_頁面正文_
============

西安事變的主潮,從1936年12月12日“捉蔣”,到25日“送蔣”,首尾不過半個月,其始
亦驚天,其終亦動地!當時,“蓋全世界之目光,刻正集中於中國” ,何以如此?因其
忽起聚落,令人撲朔迷離。而這一短暫的事變,對後世的影響,卻極為深遠。關注西安事
變的人,無論站在什麼立場說話,都無法否認,它改變了中國近代歷史的走向。西安事變
的主線,極其簡明。張、楊要聯共抗日,蔣要滅共抗日,一方至堅,另一方至頑,誰也不
肯退讓,張、楊便把蔣抓起來,逼蔣聯共,蔣答應了,便獲釋了——震撼世界、影響深遠
的重大事變,就這麼簡單!然而,西安事變的來龍去脈,特別是其關鍵性的細節實情,卻
又極為曲折複雜,驚險激烈。因此,無論是驚詫莫解的當年,還是塵埃落定的今日,爭議
總是不斷。近年來,西安事變研究,已經取得了重大進展,但某些關係重大的史實真相,
仍然若隱若現,難以水落石出。



西安事變之發生,是有計劃的預謀,還是臨時的偶發事件?數十年來,人們一直持有不同
意見,而且,雙方各有其可信的史實作為依據。

============

_所提供資料_
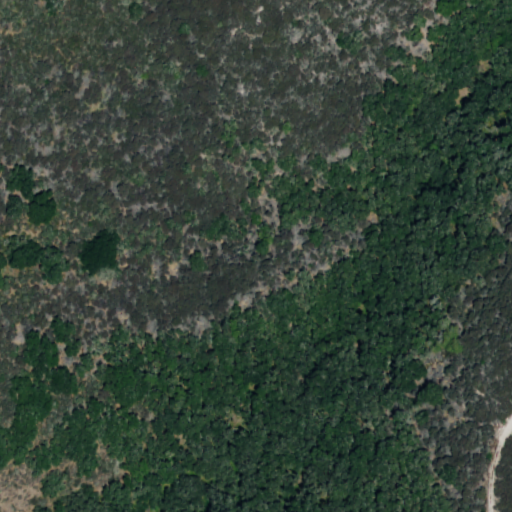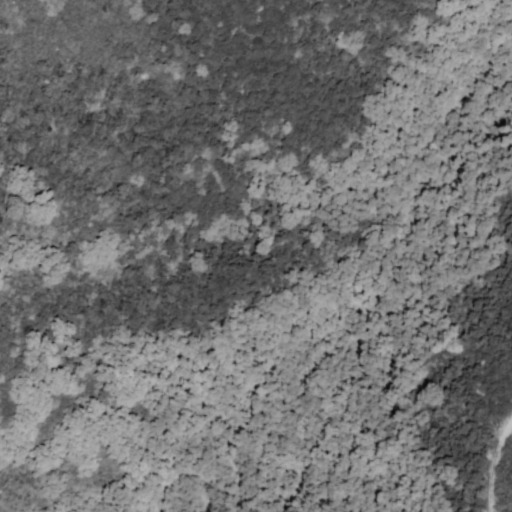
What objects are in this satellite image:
road: (493, 463)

============

_任務目標 1_
請列出西安事變這段文字中用引號括起來的全部詞句。
_任務目標 2_
請從西安事變這段文字的最後一句之後接續寫下去。

_正確答案 1_
捉蔣
送蔣
蓋全世界之目光,刻正集中於中國

_正確答案 2_
蔣介石的部屬張玉蓀先生,當年曾隨同蔣先生被扣在西安,他在追憶自己的親身經歷時說
:“自劫持起至護送返京止,這段時間內,應該說是完全在張學良暴力的控制之下的,他
可以為所欲為,甚至凌虐他的俘獲物和人的。但是不管是委座自己寫的,或是夫人(指宋
美齡)寫的,以至侍從人員傳述的,和我們自所目睹的,張對於委座執禮甚恭,始終不衰
,見面必行軍禮,報告始終站立着,離去必敬禮而去。在臨潼驪山(指剛捉蔣)下山時,
吹崇敬的‘三番號’,臨離開西安機場時,一定要隨機護送返回南京,以明責任,置其自
身一切安危毀譽於不顧。頗有慷慨就義,承擔一切之俠義精神”,“我私人始終認為‘西
安事變’只是一樁突然偶發事件,而不是一件早經安排的有計劃的行動。” ……

1989年6月1日,張學良在台北會見業餘史家郭冠英等人時說:西安事變“完全是臨時逼出
來的。就是一二·九那天(學生請願,要求停止內戰,一致抗日),我對學生說,我可以
代表蔣委員長,考慮你們的要求,我也可以代表你們,把你們的請求轉達給委員長,你們
先請回去。當天晚上,我與蔣委員長談,他先罵我是兩面人,怎麼可以又代表他又代表學
生?這我已很不高興了。但他接着說:這些學生來了我用機關槍打。這可把我氣火了,我
話都到嘴皮子,我想說:你機關槍不打日本人打學生?我氣極了……”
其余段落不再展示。